(ENTRIES SHOWN Opens)

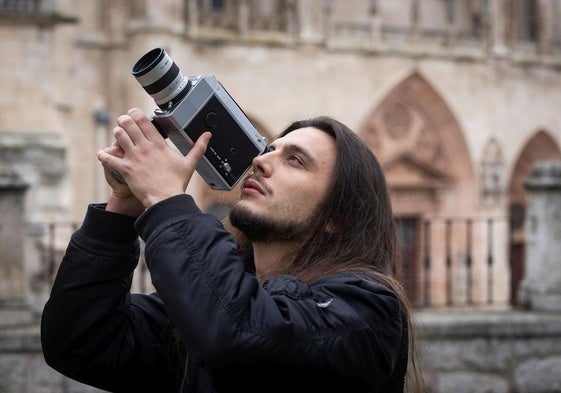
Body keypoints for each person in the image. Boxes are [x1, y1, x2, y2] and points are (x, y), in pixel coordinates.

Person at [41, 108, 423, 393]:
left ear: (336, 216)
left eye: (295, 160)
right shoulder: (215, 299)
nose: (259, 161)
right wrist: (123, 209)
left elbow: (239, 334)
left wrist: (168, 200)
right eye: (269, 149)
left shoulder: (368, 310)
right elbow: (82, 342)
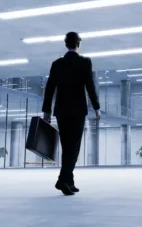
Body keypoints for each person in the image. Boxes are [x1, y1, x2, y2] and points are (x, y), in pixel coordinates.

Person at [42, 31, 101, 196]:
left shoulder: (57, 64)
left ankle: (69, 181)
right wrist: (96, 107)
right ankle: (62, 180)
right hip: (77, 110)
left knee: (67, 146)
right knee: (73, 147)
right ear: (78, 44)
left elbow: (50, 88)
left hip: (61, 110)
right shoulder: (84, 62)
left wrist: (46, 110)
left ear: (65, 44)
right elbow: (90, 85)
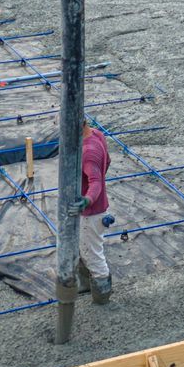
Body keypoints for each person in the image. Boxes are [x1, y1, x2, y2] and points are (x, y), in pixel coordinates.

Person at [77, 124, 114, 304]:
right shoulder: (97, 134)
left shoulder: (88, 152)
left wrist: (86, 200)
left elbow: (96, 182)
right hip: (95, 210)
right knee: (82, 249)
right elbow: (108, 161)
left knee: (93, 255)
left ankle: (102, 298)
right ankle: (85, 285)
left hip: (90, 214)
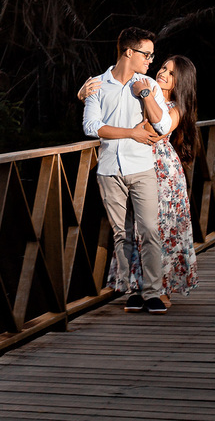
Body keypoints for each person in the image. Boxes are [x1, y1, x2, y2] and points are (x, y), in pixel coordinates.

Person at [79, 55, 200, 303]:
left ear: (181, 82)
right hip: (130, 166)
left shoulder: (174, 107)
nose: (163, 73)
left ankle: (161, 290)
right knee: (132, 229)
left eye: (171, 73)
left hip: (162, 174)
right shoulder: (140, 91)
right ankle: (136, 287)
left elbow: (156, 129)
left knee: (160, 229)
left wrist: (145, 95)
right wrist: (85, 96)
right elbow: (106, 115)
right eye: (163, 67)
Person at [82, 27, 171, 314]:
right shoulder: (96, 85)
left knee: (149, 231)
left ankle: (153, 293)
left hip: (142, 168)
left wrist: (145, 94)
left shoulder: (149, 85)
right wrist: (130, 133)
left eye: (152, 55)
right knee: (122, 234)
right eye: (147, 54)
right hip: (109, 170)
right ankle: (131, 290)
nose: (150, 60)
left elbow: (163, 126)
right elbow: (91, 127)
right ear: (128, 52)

(ENTRIES SHOWN Closes)
(ENTRIES SHOWN Opens)

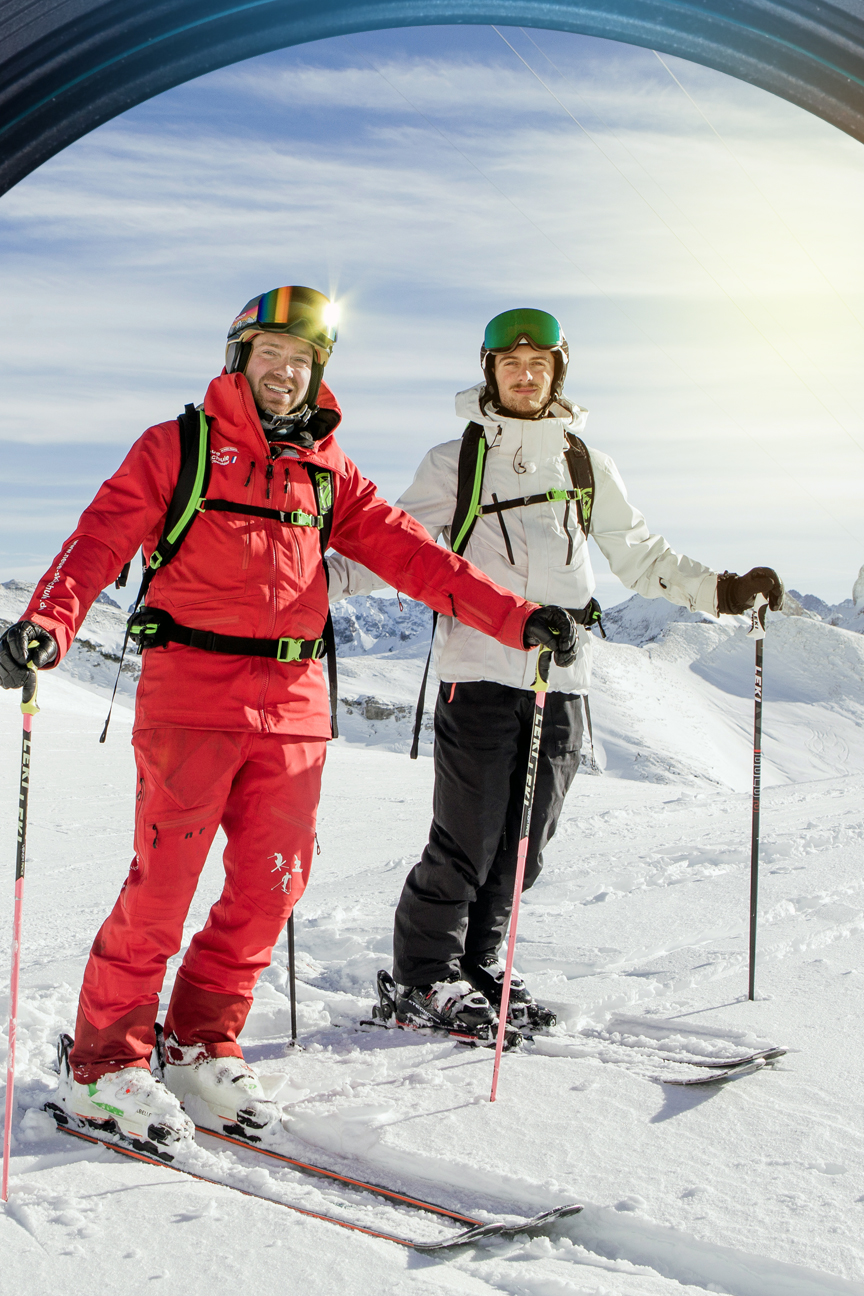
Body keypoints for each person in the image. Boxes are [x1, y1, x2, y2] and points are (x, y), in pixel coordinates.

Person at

(ENTRIES SHOWN Closes)

[YOUR GOAL]
Where the string "knee" occurs in a line of the listing, copy the line.

[ANSWER BOX]
left knee: (67, 146)
right knee: (73, 147)
right knee: (82, 249)
left knee: (93, 255)
right knee: (132, 229)
left knee: (160, 229)
left knee: (149, 231)
right knee: (122, 234)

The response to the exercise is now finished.